----- DATASET EXTRACT
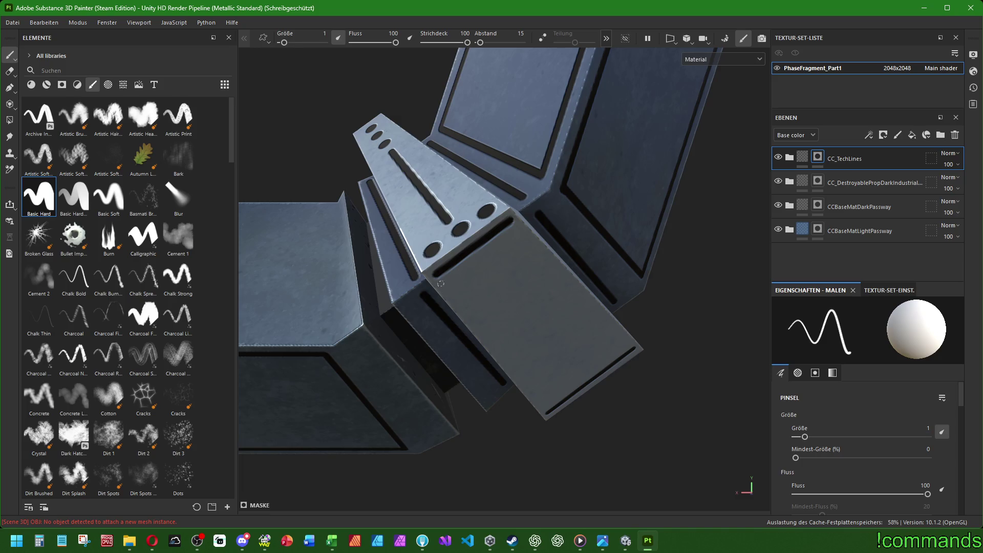
{"action": "left_click_drag", "start_coordinate": [441, 283], "coordinate": [519, 228]}
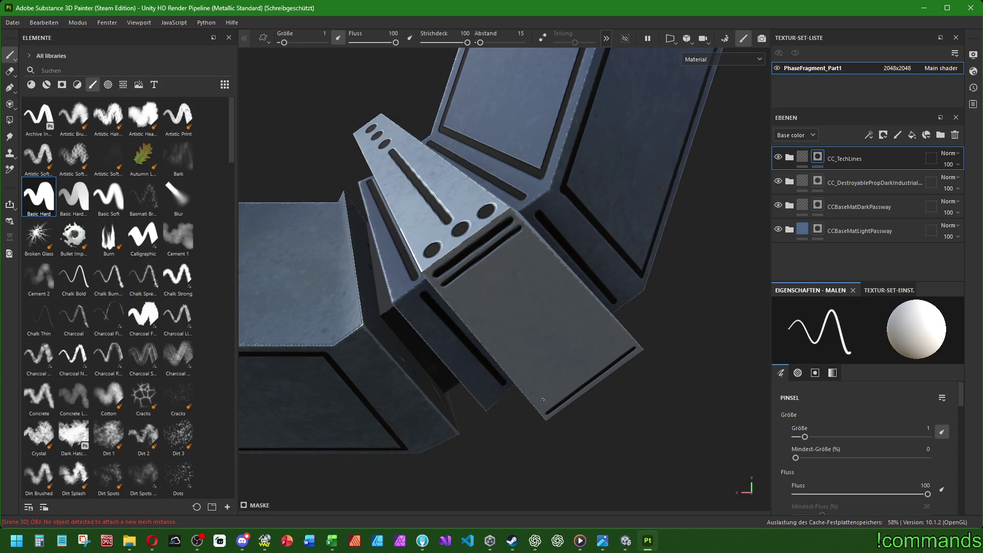
{"action": "left_click", "coordinate": [632, 344], "text": "shift"}
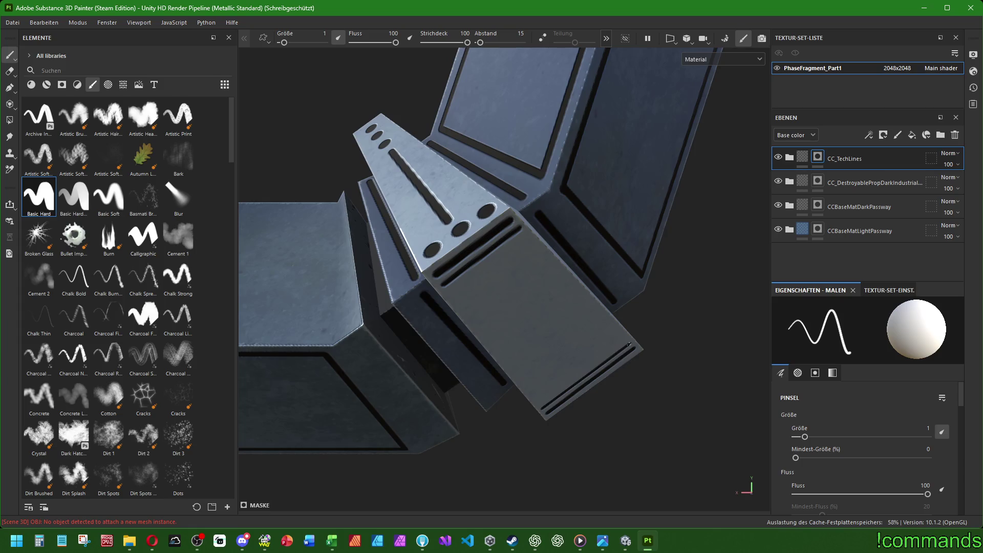
{"action": "type", "text": ".5"}
Add a 0.5 hairline along the upper groove, reset size to 1.5 and frame the ring.
{"action": "key", "text": "Return"}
----------
EXERCISE BRIEF - Images are to be omitted; repeat the remaining data above exactly.

TASK SOLUTION -
{"action": "left_click_drag", "start_coordinate": [441, 283], "coordinate": [519, 228]}
{"action": "left_click", "coordinate": [632, 344], "text": "shift"}
{"action": "type", "text": ".5"}
Add a 0.5 hairline along the upper groove, reset size to 1.5 and frame the ring.
{"action": "key", "text": "Return"}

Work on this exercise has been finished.